Playing Second Fiddle
I recall a conversation with an older saint whom I had learned to respect and admire. Close to retirement, I sat with him in his office where he was an executive in a successful company. Our discussion was about leadership, and specifically how to be a leader when you’re not actually in charge. The main comment I remember from him that day was, “Mark, maybe you should be the one to write a book about leading from behind, or leading as a second in command. It could be titled, Playing Second Fiddle.”
The reference is to the violinist that sits next to the Concert Master in an orchestra. He or she sits in the second chair, since the first chair is inhabited by the Concert Master who in many ways is a key leader of the orchestra. What many people don’t realize is that this violinist in the second chair must be an amazing musician that is often called upon to fill the shoes of the Concert Master in a moment’s notice. And even in the regular workings of the orchestra the second chair plays a vital role within the structure of the organization.
Those of us who find ourselves in the role of planning and leading worship find ourselves in exactly this same position. Although we are not “in charge” of the overall organization, we are in a significant leadership position that requires unique abilities to both lead and follow simultaneously. Having been called by God to fill many positions of this type, I have found a number of important ideas that can help us as we seek to fulfill that calling.
First, we must remember that the primary nature of the church is spiritual and that Christ is the head of the body, rather than the pastor or the board (Colossians 1:18). With Christ as the head, God has placed members of the body in specific places for His purposes (1 Corinthians 12:18). In the optimal situation the leadership in the church moves and flows with this giftedness so that those with the gifts are leading in those areas of service.
I have worked with many pastors over the years, both as a staff person and as a consultant, and their gifts and abilities have differed widely. Many have the heart of a shepherd and enjoy nothing more than knowing the sheep, talking with them and caring for them. Others are more focused on delivering well-crafted sermons that spring from hours in the study. Still others are more about vision-casting and growth of the congregation.
And that leads to the second point – the pastor does not have all of the gifts. In fact, your gifts are needed to supplement and come alongside the pastor so that God’s vision and planning for the body of Christ can be fulfilled. This is the basis for what Paul teaches regarding the functioning of the body (Romans 12; 1 Corinthians 12; Ephesians 4). As we develop our gifts for service, God begins to put the pieces together like a giant puzzle. There are specific pieces for specific places, just as He determined. As we work together in this way we will see the beauty of God’s plan come to fruition.
That being said, you might think that I am undermining the leadership or authority of the pastor. I do not intend to do so, and I encourage you to read Bob Kauflin’s articles on pastoral relationships that have many thoughtful pieces of advice for those who are leading under the authority of another pastor (“Who’s in Charge Here” and “How Do I support My Pastor When we Disagree?”).
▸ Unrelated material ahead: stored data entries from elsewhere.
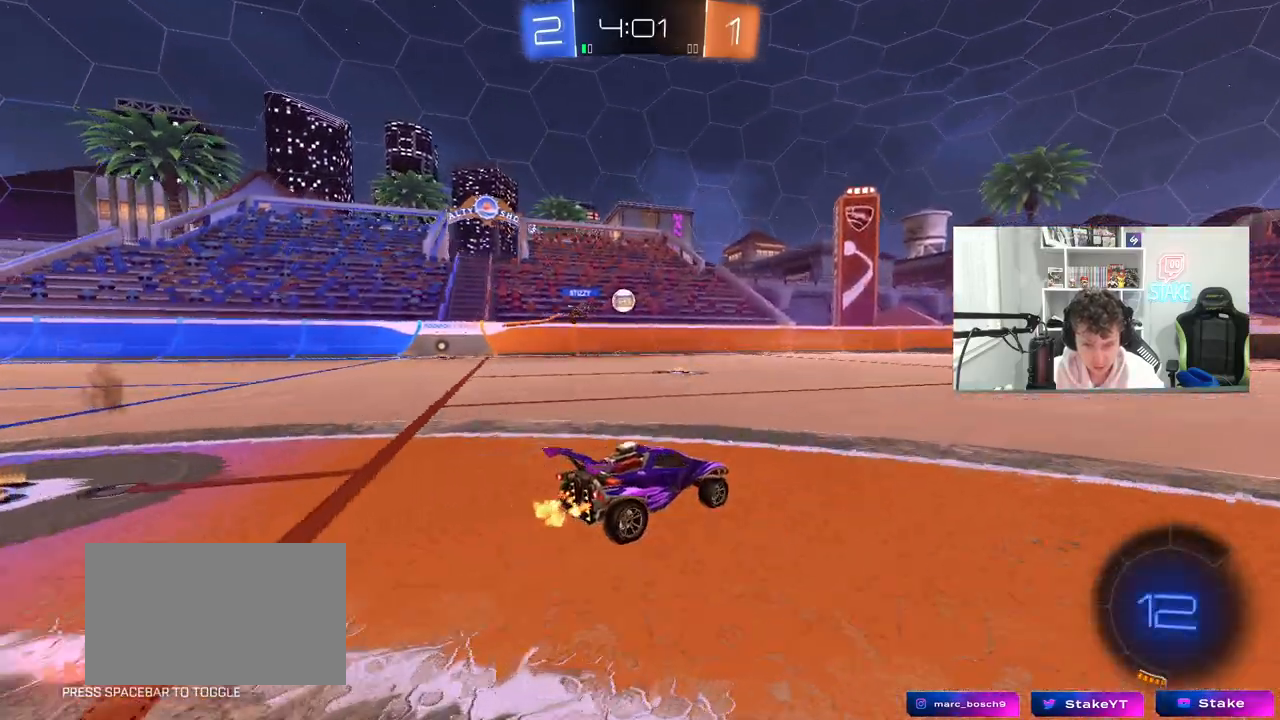
{"keys": ["a"], "mouse": [], "mouse_move": "still", "events": [[300, "a", "down"], [433, "w", "up"]]}
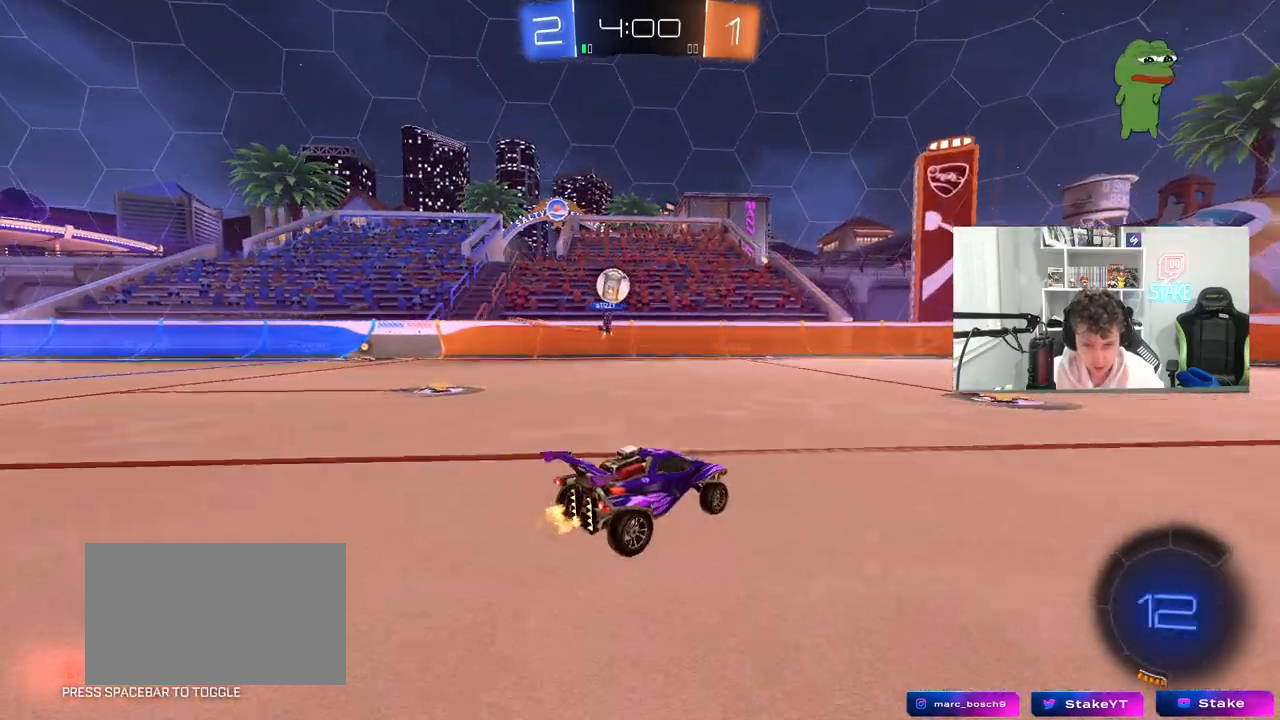
{"keys": ["a", "w"], "mouse": [], "mouse_move": "still", "events": [[83, "s", "down"], [267, "s", "up"], [350, "w", "down"]]}
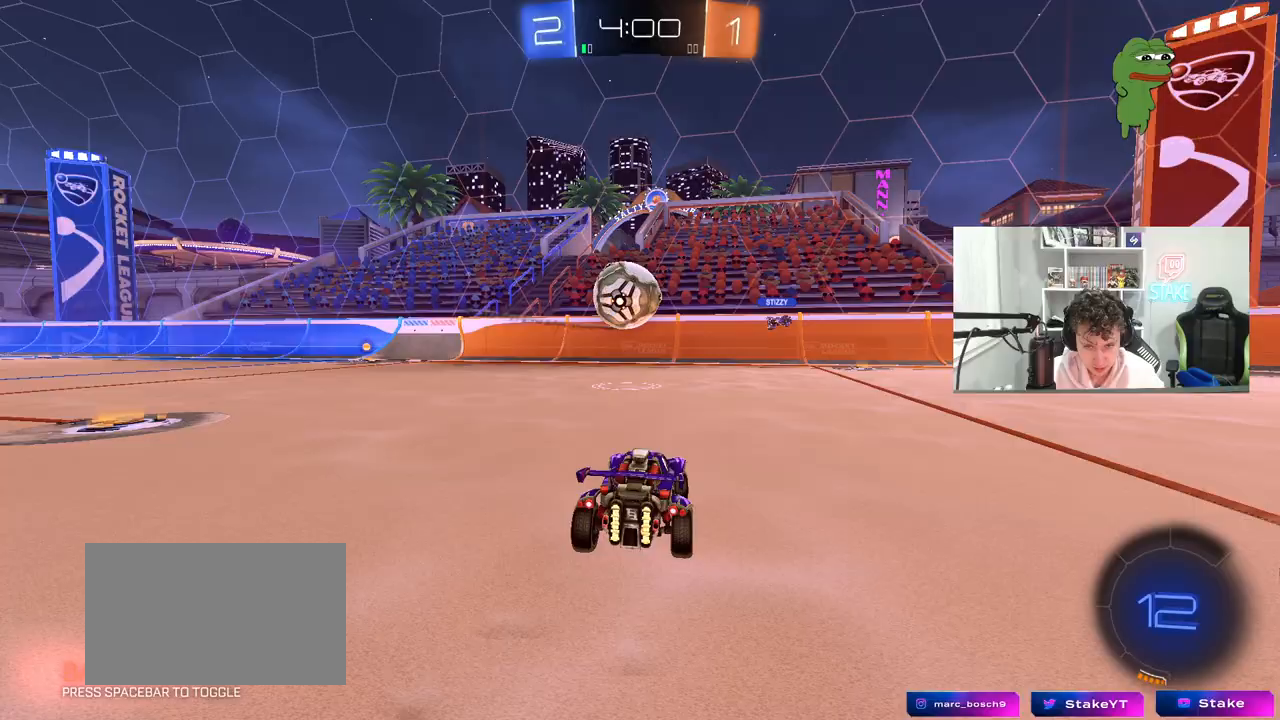
{"keys": ["a", "w"], "mouse": [], "mouse_move": "still", "events": [[133, "a", "up"], [133, "d", "down"], [233, "d", "up"], [283, "a", "down"]]}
It’s obviously important to recognize a certain hierarchy of authority, since this is a concept that Paul notes is built into creation itself (1 Corinthians 11:3). It is also clear in the exercise of spiritual authority in many of the stories from the early church, such as we see when the Apostles appoint deacons to help with the care of the Christian community (Acts 6:1-6).
A third point, which is often overlooked, is that each local congregation takes on the personality of the pastor that is leading it. In other words, as the pastor teaches and leads the people of a local church, that organization begins to reflect the particular traits of that pastor. Is that pastor focused on caring and really interested in knowing people deeply? There you will find a congregation of caring and loving people. Is that pastor intent on teaching solid doctrine and theology as a foundation for the Christian life? There you will find a congregation of theologically astute people. Does the pastor have a strong, outgoing persona – or a contrite and gentle one? The congregation will reflect those as well.
I’m not suggesting that a “caring” church has no deep theology. Nor that a congregation who knows theology does not care for people. I’m simply noting that the personal traits of the leader will rub off on the entire organization, and as a result will reflect those traits on a larger scale. This reality means that we can see how a church will behave, and as those coming alongside a pastor we have the opportunity to know how we might fit into that ministry. Rather than fighting against these trends, we will be better able to adapt to them as time goes on.
When we really think about it, each and every leader in the church is important and our ability to lead – even from second chair – is vital to the effectiveness of the church in the proclaiming of truth and the gospel. Although we often refer to the church as an organization, or a team, God compares it an organism when He calls it a body. It lives and moves and breathes and grows from day to day and year to year. May we enjoy our contribution in that living organism no matter what part we might play – even if it’s second chair!